_Data section:_
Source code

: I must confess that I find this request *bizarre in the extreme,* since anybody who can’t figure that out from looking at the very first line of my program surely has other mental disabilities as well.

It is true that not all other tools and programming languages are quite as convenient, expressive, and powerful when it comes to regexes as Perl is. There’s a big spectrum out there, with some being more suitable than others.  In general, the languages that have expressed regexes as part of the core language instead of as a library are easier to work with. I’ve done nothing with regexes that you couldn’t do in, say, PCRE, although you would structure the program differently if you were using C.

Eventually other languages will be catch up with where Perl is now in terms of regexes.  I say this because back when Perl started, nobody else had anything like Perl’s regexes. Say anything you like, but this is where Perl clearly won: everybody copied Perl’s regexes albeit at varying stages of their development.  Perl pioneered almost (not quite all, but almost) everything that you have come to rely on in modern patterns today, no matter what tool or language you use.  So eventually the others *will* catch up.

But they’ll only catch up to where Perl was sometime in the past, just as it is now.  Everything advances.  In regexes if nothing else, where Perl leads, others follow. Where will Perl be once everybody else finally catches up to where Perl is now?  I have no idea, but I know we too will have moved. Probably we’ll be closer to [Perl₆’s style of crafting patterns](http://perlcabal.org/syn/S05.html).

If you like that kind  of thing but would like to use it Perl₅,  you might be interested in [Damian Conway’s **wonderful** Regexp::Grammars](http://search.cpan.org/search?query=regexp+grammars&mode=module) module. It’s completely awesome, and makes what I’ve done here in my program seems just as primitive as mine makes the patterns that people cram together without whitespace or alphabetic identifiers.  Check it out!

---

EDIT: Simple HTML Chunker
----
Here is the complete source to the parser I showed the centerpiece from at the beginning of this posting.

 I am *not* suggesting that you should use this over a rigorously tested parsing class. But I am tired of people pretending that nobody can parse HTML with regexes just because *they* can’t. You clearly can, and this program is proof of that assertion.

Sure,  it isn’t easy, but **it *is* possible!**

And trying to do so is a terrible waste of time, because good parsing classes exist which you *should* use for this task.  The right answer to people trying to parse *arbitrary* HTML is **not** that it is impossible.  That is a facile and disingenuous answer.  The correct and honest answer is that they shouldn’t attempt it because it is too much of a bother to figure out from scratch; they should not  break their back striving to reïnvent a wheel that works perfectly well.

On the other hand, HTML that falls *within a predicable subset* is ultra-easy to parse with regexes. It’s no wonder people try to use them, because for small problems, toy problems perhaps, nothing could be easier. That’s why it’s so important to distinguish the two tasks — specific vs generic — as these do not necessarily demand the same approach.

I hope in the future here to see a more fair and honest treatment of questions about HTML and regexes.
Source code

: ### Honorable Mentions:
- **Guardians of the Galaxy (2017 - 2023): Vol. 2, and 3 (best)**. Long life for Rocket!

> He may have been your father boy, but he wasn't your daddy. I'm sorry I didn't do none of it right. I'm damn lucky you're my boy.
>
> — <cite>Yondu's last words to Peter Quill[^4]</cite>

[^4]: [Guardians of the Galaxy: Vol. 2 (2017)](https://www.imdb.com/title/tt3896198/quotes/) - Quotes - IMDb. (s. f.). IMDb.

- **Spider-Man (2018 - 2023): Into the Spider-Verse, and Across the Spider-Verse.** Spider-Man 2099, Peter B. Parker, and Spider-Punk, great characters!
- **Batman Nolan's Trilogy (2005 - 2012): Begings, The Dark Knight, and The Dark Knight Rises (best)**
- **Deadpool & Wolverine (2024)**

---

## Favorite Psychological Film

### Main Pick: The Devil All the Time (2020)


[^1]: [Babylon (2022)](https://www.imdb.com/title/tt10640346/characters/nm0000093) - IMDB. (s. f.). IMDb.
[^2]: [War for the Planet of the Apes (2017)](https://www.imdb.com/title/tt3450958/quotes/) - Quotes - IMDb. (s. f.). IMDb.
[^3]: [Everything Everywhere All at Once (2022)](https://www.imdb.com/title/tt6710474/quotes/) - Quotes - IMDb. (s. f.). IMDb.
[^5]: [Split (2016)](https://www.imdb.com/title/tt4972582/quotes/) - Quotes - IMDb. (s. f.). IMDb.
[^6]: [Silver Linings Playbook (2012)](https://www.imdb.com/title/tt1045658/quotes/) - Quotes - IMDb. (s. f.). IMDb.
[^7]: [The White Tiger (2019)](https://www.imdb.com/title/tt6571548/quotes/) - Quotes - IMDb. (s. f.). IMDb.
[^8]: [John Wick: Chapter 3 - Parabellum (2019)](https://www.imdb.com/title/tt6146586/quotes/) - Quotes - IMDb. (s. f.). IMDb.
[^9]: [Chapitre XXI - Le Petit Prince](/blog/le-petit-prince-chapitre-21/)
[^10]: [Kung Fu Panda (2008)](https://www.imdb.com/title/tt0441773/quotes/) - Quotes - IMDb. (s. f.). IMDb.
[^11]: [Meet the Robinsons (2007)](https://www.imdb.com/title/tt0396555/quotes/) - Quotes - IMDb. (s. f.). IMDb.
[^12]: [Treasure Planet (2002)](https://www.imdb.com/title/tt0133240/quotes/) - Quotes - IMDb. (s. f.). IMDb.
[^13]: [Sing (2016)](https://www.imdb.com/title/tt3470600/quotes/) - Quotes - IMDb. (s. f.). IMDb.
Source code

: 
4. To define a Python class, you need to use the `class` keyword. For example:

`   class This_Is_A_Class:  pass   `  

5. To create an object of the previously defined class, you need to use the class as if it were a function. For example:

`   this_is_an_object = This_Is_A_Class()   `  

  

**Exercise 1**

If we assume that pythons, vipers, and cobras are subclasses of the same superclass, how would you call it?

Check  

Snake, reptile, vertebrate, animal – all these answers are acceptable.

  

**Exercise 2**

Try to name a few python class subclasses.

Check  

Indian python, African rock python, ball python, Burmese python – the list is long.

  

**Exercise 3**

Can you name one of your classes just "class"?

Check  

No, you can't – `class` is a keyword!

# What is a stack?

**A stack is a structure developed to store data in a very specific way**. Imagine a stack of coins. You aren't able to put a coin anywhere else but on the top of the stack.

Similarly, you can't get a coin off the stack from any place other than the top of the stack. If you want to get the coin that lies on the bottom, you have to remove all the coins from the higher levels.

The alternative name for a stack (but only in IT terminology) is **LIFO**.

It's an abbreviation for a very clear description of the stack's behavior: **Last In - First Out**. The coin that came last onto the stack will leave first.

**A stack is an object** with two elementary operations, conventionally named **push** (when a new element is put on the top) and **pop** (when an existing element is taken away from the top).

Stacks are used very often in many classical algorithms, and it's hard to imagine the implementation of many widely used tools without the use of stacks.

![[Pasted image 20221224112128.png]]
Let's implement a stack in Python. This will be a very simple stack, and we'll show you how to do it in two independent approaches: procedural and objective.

_Work to be completed:_
Identify every line in the entries above that contains the word "will", and copy each such line in full.

_Task solution:_
Eventually other languages will be catch up with where Perl is now in terms of regexes.  I say this because back when Perl started, nobody else had anything like Perl’s regexes. Say anything you like, but this is where Perl clearly won: everybody copied Perl’s regexes albeit at varying stages of their development.  Perl pioneered almost (not quite all, but almost) everything that you have come to rely on in modern patterns today, no matter what tool or language you use.  So eventually the others *will* catch up.
But they’ll only catch up to where Perl was sometime in the past, just as it is now.  Everything advances.  In regexes if nothing else, where Perl leads, others follow. Where will Perl be once everybody else finally catches up to where Perl is now?  I have no idea, but I know we too will have moved. Probably we’ll be closer to [Perl₆’s style of crafting patterns](http://perlcabal.org/syn/S05.html).
It's an abbreviation for a very clear description of the stack's behavior: **Last In - First Out**. The coin that came last onto the stack will leave first.
Let's implement a stack in Python. This will be a very simple stack, and we'll show you how to do it in two independent approaches: procedural and objective.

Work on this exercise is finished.